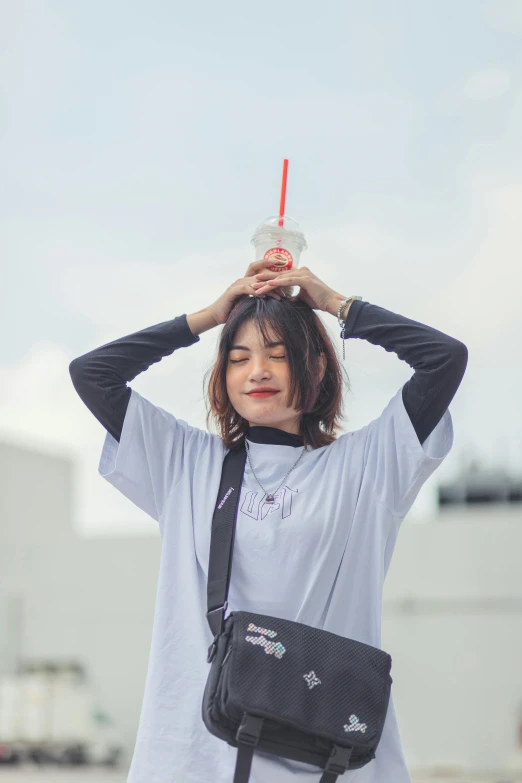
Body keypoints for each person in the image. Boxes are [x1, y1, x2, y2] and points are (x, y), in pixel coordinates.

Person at [69, 260, 468, 783]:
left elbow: (445, 359)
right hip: (196, 753)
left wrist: (336, 305)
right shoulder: (185, 460)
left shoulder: (369, 463)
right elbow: (91, 373)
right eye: (239, 359)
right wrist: (211, 316)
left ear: (318, 369)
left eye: (278, 355)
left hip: (325, 757)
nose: (257, 370)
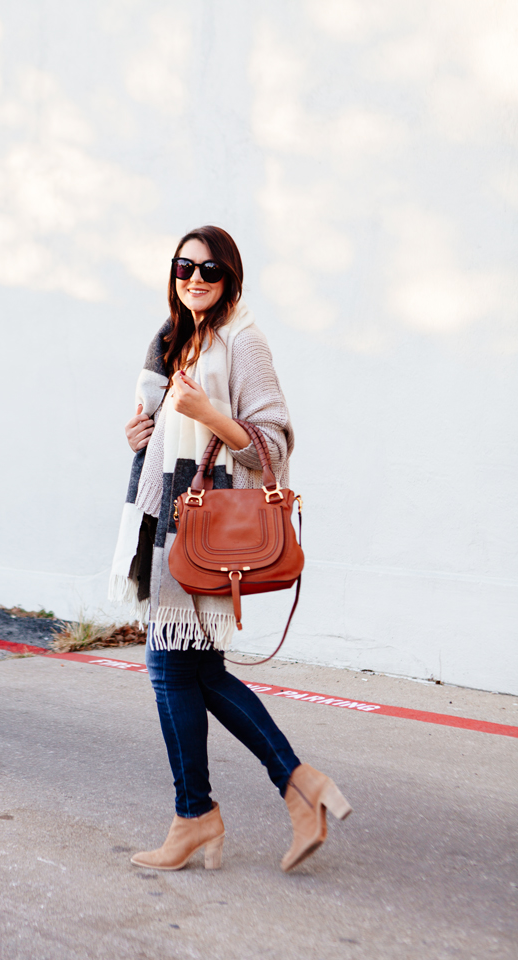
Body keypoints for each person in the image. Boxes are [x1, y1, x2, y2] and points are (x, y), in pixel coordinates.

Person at [109, 225, 351, 873]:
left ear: (231, 278)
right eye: (184, 267)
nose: (195, 278)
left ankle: (201, 814)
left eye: (209, 270)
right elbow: (168, 435)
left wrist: (209, 413)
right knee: (196, 671)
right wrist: (145, 433)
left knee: (170, 669)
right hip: (170, 527)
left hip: (205, 529)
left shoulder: (242, 339)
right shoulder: (175, 340)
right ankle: (289, 790)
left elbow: (272, 442)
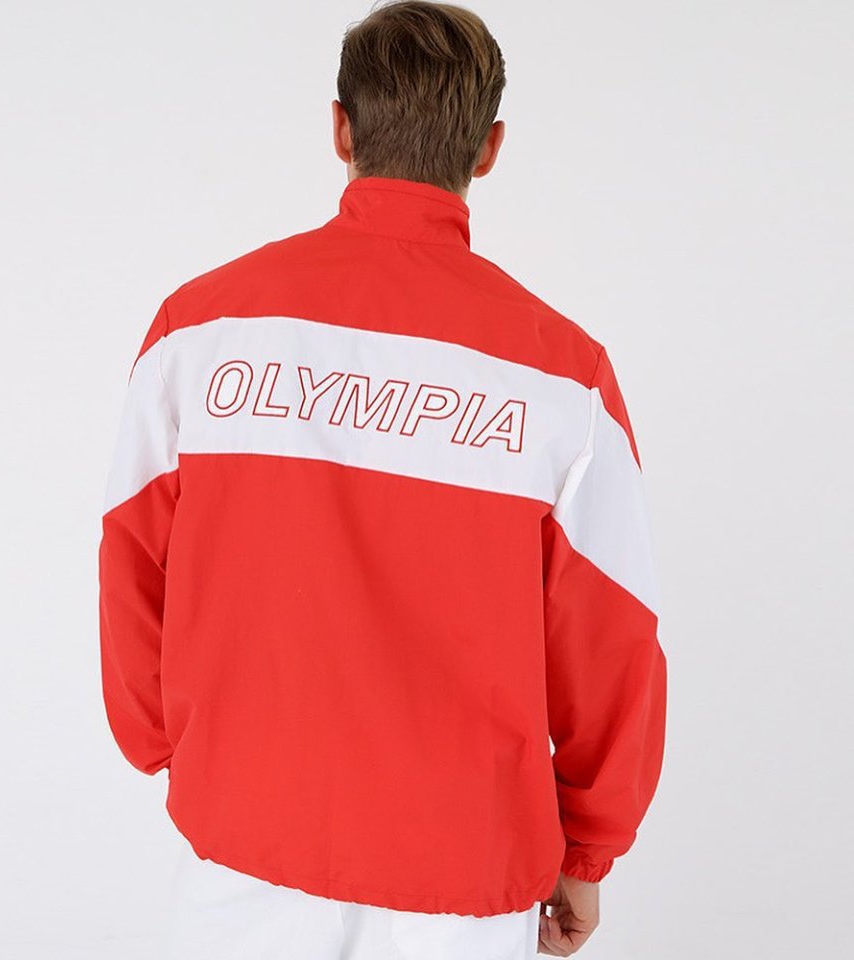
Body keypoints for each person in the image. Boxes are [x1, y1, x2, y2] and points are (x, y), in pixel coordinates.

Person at [97, 2, 668, 957]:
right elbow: (611, 635)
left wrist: (173, 743)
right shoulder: (563, 377)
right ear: (488, 149)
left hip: (244, 840)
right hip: (464, 871)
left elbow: (131, 558)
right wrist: (588, 851)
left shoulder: (200, 331)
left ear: (341, 129)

=-=-=-=-=

§ Task item
Every line above with the string "shoulder" in it should be copied into the answer.

§ Solution for this exercise
right shoulder: (185, 460)
left shoulder: (369, 463)
left shoulder: (242, 339)
right shoulder: (175, 340)
right shoulder: (563, 377)
left shoulder: (200, 331)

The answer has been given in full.